■ TASK TO COMPLETE: The reply to the records below should contain exactly the lines from the line with "Topçubaşov Mərkəzinə yeni" through the line with "tədqiqatçı qoşulur", and nothing besides.

*** RECORD EXCERPTS Section Begins ***

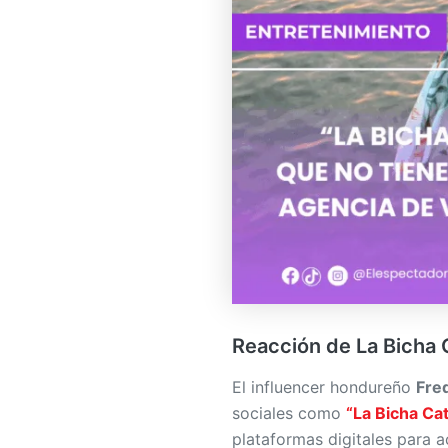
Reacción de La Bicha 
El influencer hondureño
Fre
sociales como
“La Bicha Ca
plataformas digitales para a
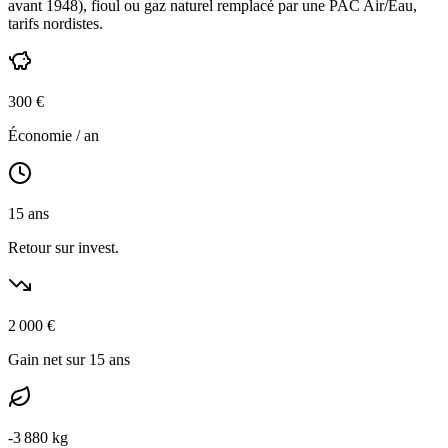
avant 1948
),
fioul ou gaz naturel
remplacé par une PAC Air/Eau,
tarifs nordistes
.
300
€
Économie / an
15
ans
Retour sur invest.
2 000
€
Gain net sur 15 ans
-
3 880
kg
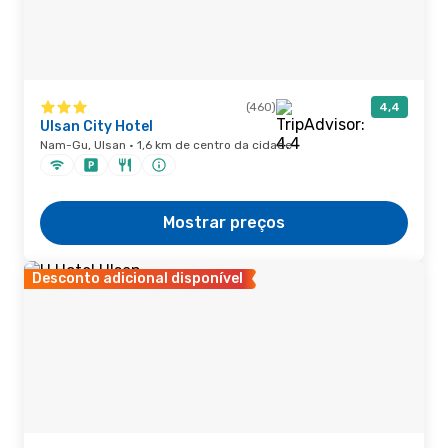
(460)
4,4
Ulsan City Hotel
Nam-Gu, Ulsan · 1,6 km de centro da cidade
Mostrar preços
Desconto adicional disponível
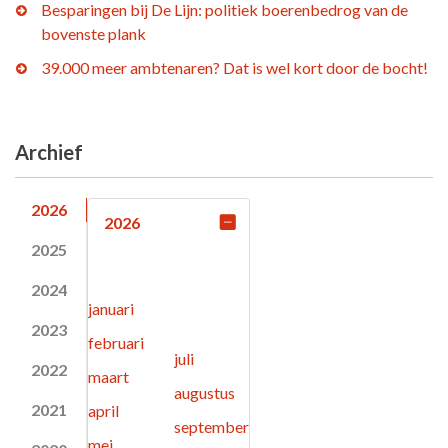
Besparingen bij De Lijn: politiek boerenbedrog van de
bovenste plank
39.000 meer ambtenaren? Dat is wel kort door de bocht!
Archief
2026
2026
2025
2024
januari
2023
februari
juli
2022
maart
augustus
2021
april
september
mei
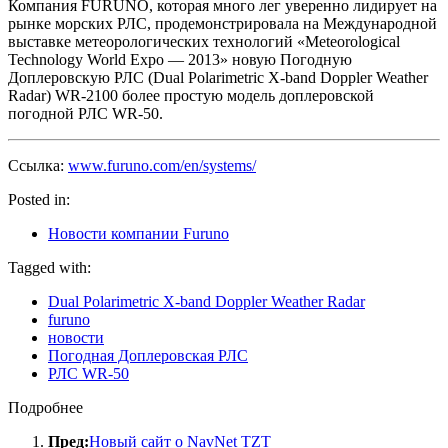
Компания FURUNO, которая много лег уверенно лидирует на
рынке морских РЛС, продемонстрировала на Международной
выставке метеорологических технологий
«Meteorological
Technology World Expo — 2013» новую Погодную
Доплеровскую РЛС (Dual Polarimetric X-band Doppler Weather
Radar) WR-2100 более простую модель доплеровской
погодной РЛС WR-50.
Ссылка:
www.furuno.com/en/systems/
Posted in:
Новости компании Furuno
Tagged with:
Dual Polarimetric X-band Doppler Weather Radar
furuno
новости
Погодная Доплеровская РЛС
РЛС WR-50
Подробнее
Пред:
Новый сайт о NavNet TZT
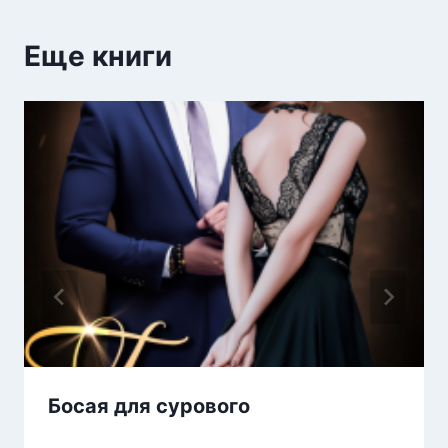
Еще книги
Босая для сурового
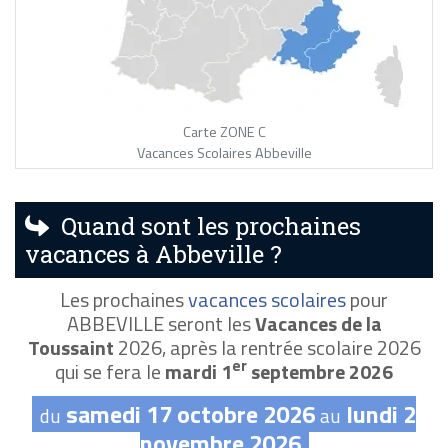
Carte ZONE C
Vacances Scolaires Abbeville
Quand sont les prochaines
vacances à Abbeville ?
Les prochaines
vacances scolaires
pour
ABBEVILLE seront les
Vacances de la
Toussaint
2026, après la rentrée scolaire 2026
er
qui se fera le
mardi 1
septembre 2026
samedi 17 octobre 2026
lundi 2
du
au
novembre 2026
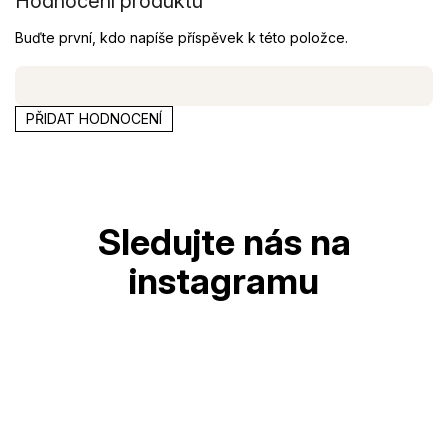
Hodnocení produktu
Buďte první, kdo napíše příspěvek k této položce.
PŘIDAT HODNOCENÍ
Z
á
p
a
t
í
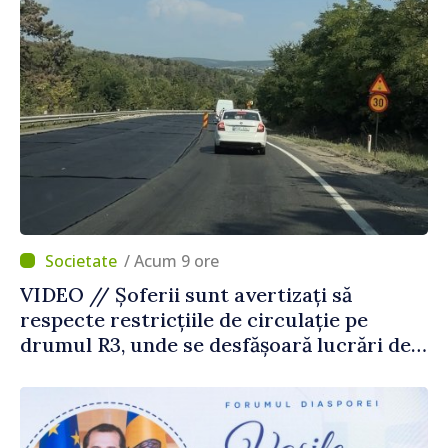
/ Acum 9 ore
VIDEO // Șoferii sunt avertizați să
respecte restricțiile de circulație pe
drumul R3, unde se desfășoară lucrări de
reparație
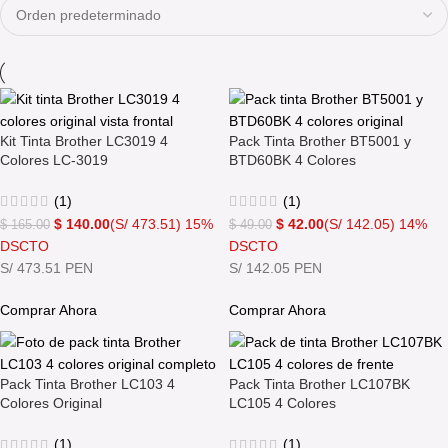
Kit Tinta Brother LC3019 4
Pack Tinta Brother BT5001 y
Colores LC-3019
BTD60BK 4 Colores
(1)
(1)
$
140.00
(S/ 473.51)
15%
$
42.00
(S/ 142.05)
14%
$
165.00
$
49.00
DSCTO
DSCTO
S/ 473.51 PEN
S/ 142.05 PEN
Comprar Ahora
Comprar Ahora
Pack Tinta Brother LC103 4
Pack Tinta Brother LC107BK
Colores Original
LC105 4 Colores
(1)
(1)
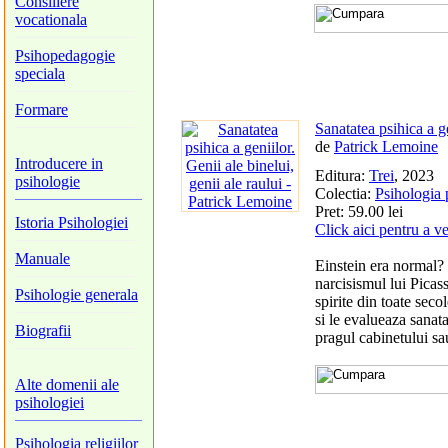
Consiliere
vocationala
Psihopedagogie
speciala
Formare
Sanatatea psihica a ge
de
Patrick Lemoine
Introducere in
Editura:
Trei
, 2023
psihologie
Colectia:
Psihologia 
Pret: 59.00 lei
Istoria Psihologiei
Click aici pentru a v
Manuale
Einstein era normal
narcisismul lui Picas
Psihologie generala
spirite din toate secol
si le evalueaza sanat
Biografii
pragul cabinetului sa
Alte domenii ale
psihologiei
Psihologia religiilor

*** RECORD EXCERPTS Section Ends ***
*** RECORD EXCERPTS Section Begins ***

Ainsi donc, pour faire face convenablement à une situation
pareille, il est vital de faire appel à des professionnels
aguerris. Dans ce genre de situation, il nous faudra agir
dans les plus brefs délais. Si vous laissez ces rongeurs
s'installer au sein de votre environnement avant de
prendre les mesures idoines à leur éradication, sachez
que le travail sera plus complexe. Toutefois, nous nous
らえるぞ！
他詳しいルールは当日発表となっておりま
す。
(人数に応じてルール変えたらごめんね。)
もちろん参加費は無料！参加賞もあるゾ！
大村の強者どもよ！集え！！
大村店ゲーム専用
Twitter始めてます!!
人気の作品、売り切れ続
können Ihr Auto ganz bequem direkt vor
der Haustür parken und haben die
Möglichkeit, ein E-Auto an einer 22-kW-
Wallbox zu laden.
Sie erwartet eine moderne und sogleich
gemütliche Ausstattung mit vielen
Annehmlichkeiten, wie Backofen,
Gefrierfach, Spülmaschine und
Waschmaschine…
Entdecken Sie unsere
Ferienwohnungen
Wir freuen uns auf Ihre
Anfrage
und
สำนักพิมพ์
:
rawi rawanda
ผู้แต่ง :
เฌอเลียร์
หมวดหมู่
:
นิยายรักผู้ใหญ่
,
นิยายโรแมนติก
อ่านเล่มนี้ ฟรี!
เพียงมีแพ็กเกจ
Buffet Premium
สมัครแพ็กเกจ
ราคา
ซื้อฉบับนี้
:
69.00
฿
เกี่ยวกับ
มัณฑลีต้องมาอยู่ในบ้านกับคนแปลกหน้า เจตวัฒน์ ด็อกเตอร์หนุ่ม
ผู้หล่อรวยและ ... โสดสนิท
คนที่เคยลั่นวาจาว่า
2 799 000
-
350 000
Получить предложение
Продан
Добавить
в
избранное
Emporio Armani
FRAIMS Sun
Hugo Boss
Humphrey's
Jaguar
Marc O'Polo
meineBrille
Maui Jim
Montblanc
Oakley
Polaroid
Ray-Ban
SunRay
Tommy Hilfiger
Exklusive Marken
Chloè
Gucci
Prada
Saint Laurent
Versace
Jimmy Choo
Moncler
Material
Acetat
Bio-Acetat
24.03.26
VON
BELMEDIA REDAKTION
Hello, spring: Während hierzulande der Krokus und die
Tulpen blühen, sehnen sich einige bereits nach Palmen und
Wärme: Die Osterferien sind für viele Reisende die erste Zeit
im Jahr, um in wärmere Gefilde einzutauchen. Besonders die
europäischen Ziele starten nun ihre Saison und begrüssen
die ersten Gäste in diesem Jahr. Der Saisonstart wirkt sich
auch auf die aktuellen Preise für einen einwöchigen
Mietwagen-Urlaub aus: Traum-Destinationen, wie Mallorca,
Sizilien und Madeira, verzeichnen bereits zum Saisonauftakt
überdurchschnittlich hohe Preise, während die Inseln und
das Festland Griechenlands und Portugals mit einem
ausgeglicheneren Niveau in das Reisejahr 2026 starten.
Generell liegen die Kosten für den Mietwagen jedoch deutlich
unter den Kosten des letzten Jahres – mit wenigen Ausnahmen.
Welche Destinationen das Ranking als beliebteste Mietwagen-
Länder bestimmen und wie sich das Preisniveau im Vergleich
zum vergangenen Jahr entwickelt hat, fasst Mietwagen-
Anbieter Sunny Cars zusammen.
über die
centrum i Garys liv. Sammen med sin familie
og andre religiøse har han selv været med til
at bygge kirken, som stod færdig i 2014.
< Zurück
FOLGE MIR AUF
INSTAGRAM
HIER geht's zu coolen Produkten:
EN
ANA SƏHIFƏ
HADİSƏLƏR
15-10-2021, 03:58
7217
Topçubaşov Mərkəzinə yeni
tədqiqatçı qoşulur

*** RECORD EXCERPTS Section Ends ***

■ WRITTEN RESPONSE:
Topçubaşov Mərkəzinə yeni
tədqiqatçı qoşulur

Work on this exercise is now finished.